AS WE get older it is wise to measure our activities in the light of limited time. I have just wasted precious hours on reading Martin Amis' The Pregnant Widow. At Hay recently Amis bemoaned the fact that he had become a grandfather, something about the call of the graveyard or similar pessimistic nonsense. When I see my grandchildren, four this week, I scan their eager little faces and wild, confident eyes searching for signs of myself in them. Rather than the tolling of bells I seek immortality through them.
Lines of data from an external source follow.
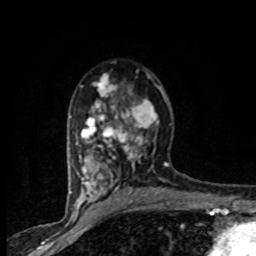
Breast MRI (dynamic contrast-enhanced), one axial slice; position 51 of 80 along the scan axis; cropped to one breast; dynamic contrast-enhanced series, time point 2 of 8 at this slice position (early post-contrast); 1.5 T; TE 4.2 ms, TR 7.1 ms; 2 mm slice thickness; 256 × 256 image matrix. Female patient.
Outlined on this slice (semi-automatic segmentation, software-assisted and operator-edited):
- enhancing-tissue mask used for the functional tumour volume (all voxels passing the contrast-enhancement thresholds inside the analysis volume; usually the tumour): bounding box [x1, y1, x2, y2] px = [71, 70, 165, 201]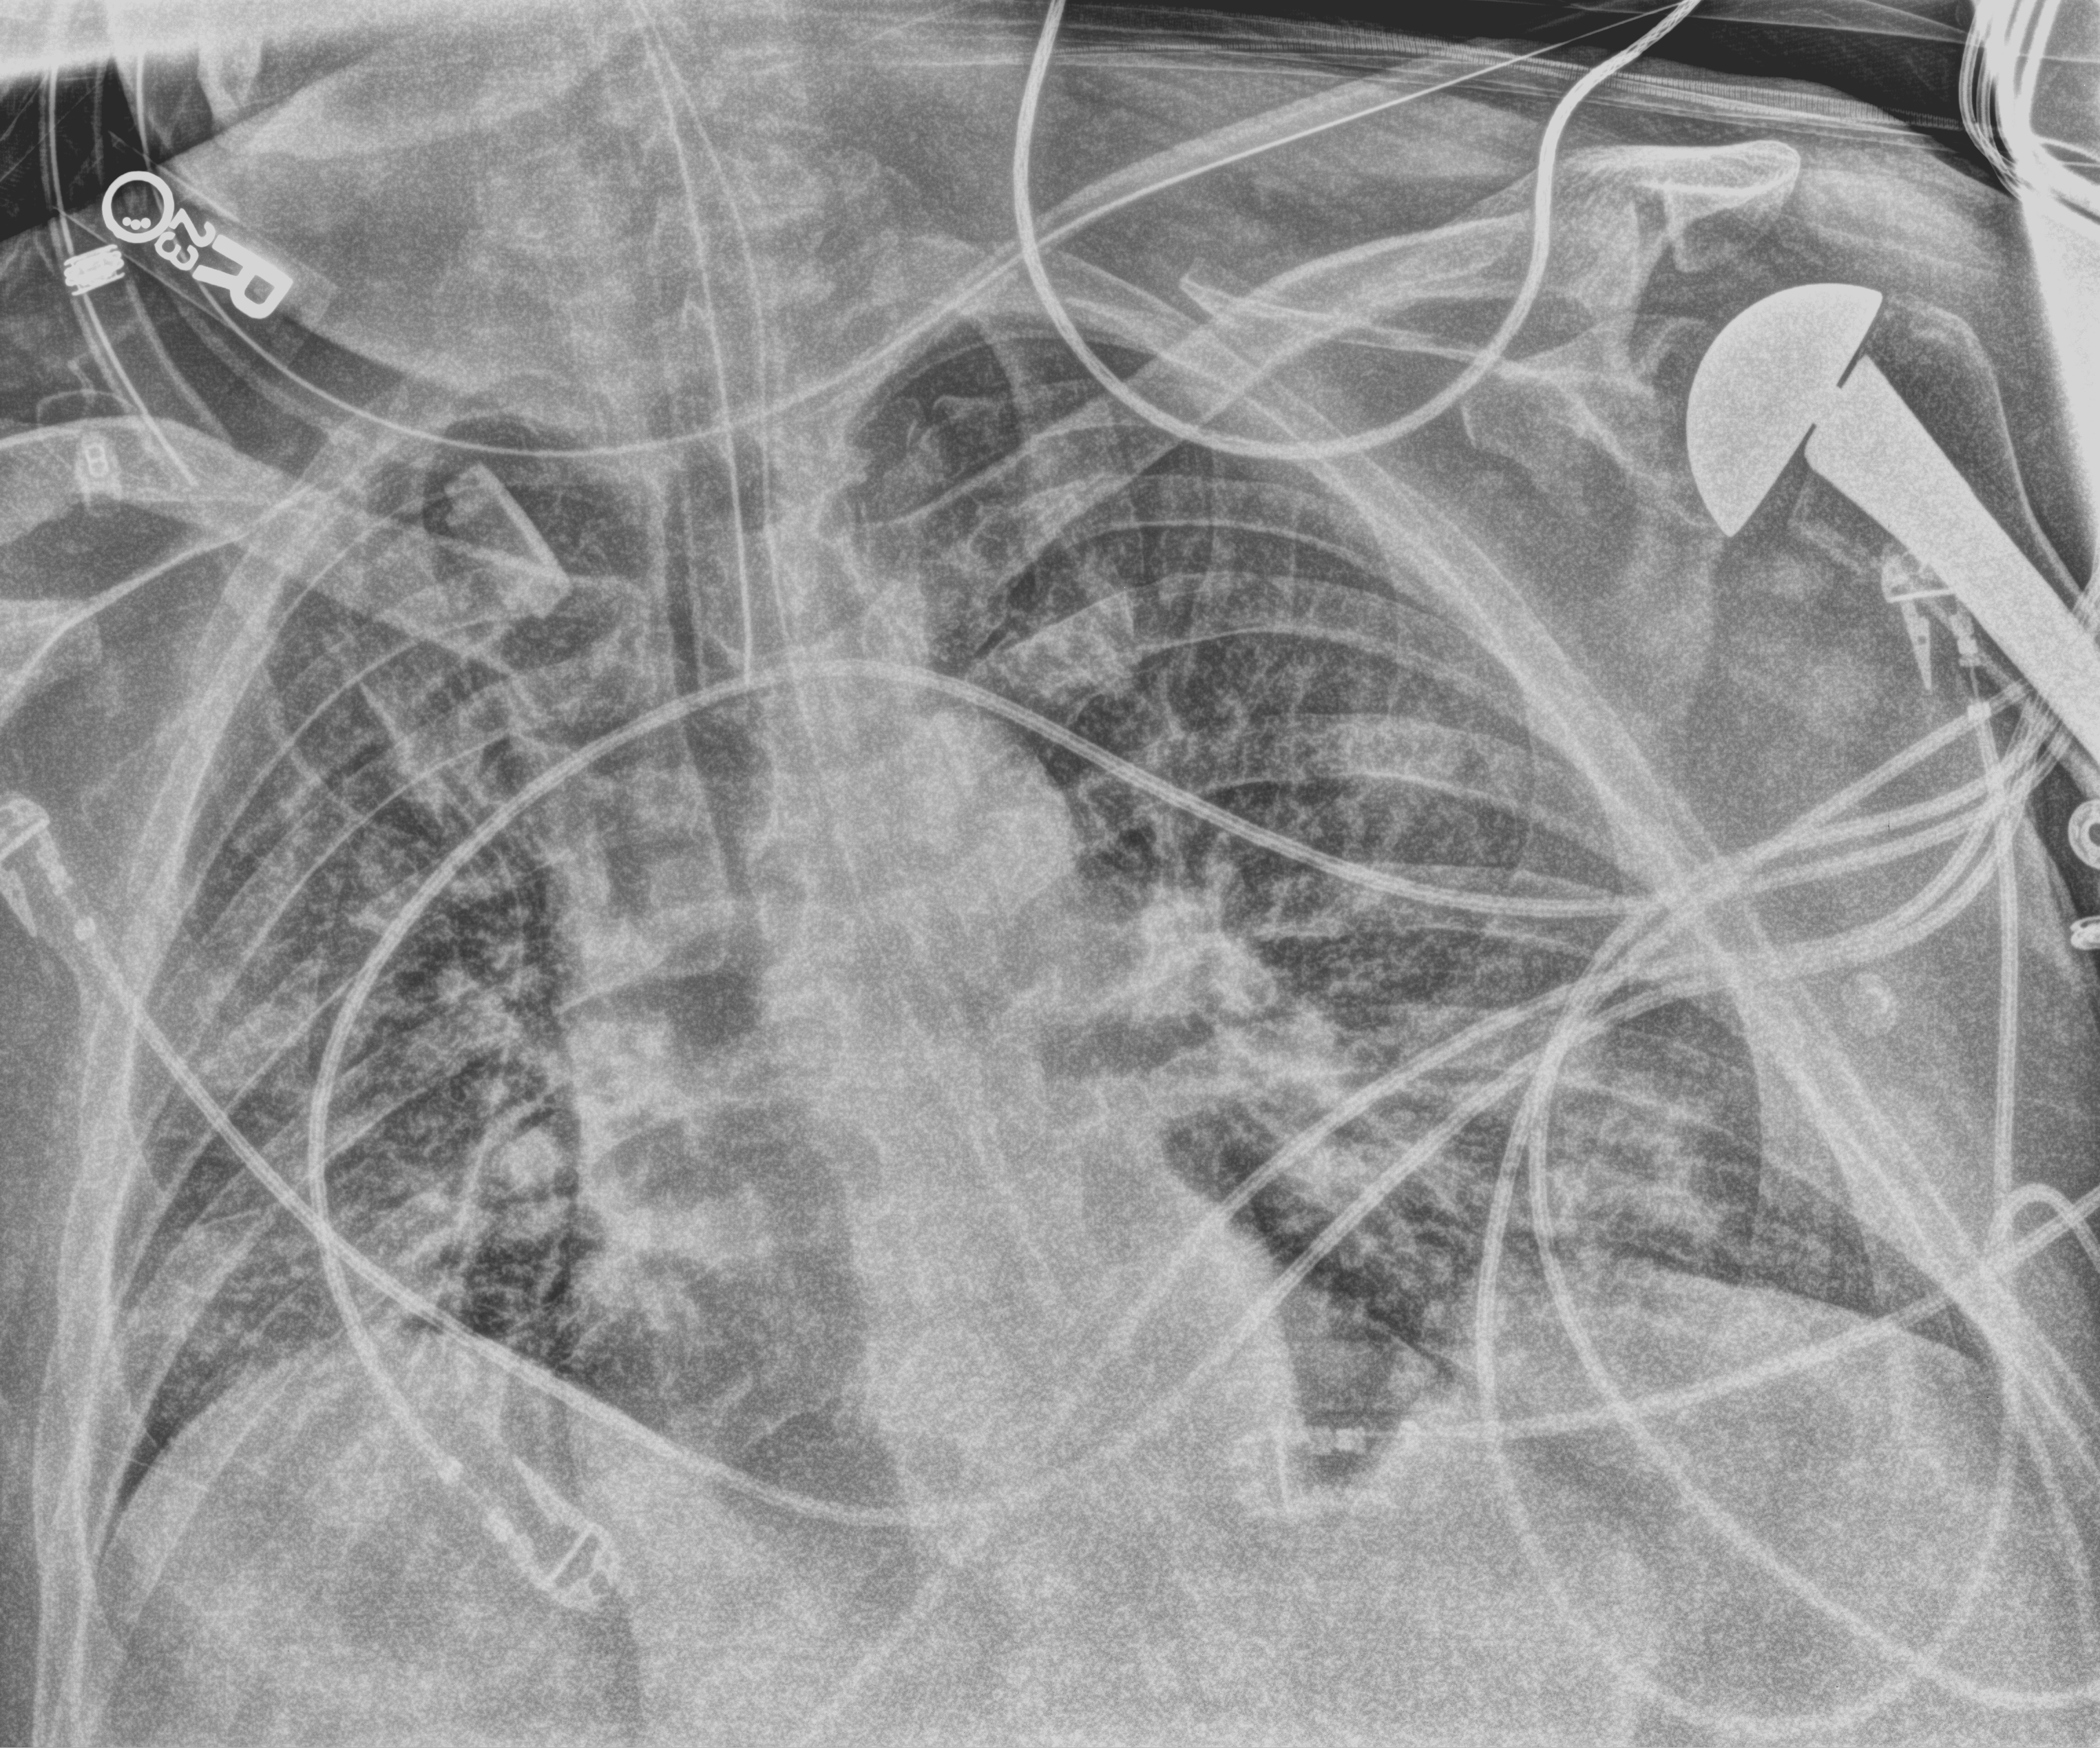
Chest X-ray (portable), anteroposterior (AP) projection. Male patient hospitalised with COVID-19, age 60–74 years.
Hospital-stay facts (about this admission, not read from this image; timing relative to this image not recorded):
- admitted to intensive care during this hospital stay: yes
- smoking status (admission record): former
Returning from a fearsome day at work my son was greeted by a worried and precocious Stanley. "I need help with my spellings," he cried. Keen to be needed, my son asked which words. "Spaghetti, broccoli and diarrhoea." Excusing himself for the moment he learnt the lesson that you need to be able to spell in order to use a dictionary. Returning, his heart sank when Stanley greeted him with: "and another one...." To be trounced by a four year old is par for the course he will find.
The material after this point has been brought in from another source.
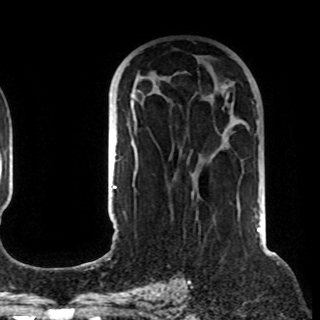
Breast MRI (dynamic contrast-enhanced), one axial slice. Slice 54 of 108 in the series (ordered by position). Cropped to one breast. Dynamic contrast-enhanced series, time point 2 of 8 at this slice position (early post-contrast). 1.5 T. TE 4.2 ms, TR 7 ms. 320 × 320 image matrix, field of view 225 × 225 mm. Female patient.
Outlined on this slice (semi-automatic segmentation, software-assisted and operator-edited):
- enhancing-tissue mask used for the functional tumour volume (all voxels passing the contrast-enhancement thresholds inside the analysis volume; usually the tumour): box from (x=131, y=85) to (x=228, y=104) px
I have the most tenuous understanding of anyone under 50 and not much over that. Take Glastonbury. My youth was about rebellion and drama but, above all, about secrecy. We marched and argued and generally wanted to be different from any other generation. Once Glastonbury cost a pound and you got a glass of milk free. And a lot else. Now the BBC sends 850 reporters to cover the event and Paul McCartney and every respectable performer headlines. For £8,000 you can rent a luxurious tent for two for three days, complete with Egyptian cotton sheets and a plumbed-in bathroom.

If the young still wish to shock their elders then this piece of information certainly did it for me. Surely one of the beauties of youth is that you don't need to worry about plumbing or spelling.

With so much talk of young German footballers I was reminded of an elderly friend of my mother who was sent a German prisoner of war to help with her garden. He was young and charming. It wasn't until long after he left that in April 1946 the crocuses came up in her lawn and spelled out, 'Heil Hitler'.